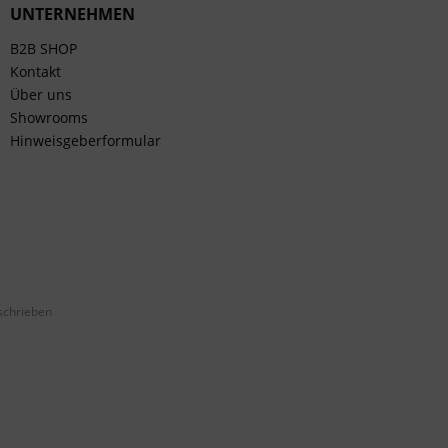
UNTERNEHMEN
B2B SHOP
Kontakt
Über uns
Showrooms
Hinweisgeberformular
schrieben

- _Problem details_
Whatever pictures the entries contain, omit them, and write the rest out exactly.

- _Your response_
UNTERNEHMEN
B2B SHOP
Kontakt
Über uns
Showrooms
Hinweisgeberformular
schrieben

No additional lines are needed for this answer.